* [DIRECTIONS]: Which lines below fall between the one containing "Canvas dimensions are 500×375." and the one containing "mirror above mantel, 14.48 +2.26"? Repeat them exactly, counting both of those lines, and add nothing else.

* [RECORD EXTRACTS]:
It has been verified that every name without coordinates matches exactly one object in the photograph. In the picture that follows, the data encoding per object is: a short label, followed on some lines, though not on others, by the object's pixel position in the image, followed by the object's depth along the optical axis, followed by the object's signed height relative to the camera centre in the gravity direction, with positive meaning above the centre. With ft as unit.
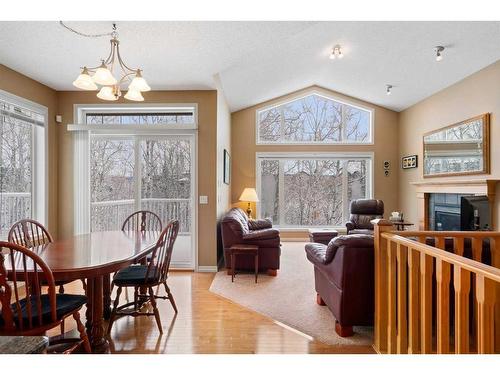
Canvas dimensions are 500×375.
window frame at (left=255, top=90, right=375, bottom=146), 23.07 +6.04
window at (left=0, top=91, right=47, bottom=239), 11.86 +1.37
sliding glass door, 14.96 +0.46
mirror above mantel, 14.48 +2.26
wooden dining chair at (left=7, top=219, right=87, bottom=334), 8.16 -1.31
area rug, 8.39 -4.05
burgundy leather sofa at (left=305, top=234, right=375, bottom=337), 7.80 -2.43
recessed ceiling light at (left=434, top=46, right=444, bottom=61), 13.90 +6.65
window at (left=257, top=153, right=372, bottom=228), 23.38 +0.24
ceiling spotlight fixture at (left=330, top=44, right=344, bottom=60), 15.49 +7.40
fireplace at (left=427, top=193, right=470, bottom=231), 16.39 -1.30
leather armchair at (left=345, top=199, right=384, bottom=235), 19.36 -1.61
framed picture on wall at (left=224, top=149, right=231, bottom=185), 18.49 +1.46
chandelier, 7.09 +2.81
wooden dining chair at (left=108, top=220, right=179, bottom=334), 8.21 -2.51
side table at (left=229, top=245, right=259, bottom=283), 13.35 -2.81
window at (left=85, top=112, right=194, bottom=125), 15.23 +3.81
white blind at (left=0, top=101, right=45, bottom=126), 11.65 +3.33
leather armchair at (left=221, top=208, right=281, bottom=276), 13.87 -2.46
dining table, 6.27 -1.61
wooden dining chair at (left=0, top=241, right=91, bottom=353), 5.48 -2.37
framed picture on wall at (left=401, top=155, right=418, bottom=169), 20.33 +2.02
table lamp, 20.56 -0.39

* [EXERCISE OUTPUT]:
Canvas dimensions are 500×375.
window frame at (left=255, top=90, right=375, bottom=146), 23.07 +6.04
window at (left=0, top=91, right=47, bottom=239), 11.86 +1.37
sliding glass door, 14.96 +0.46
mirror above mantel, 14.48 +2.26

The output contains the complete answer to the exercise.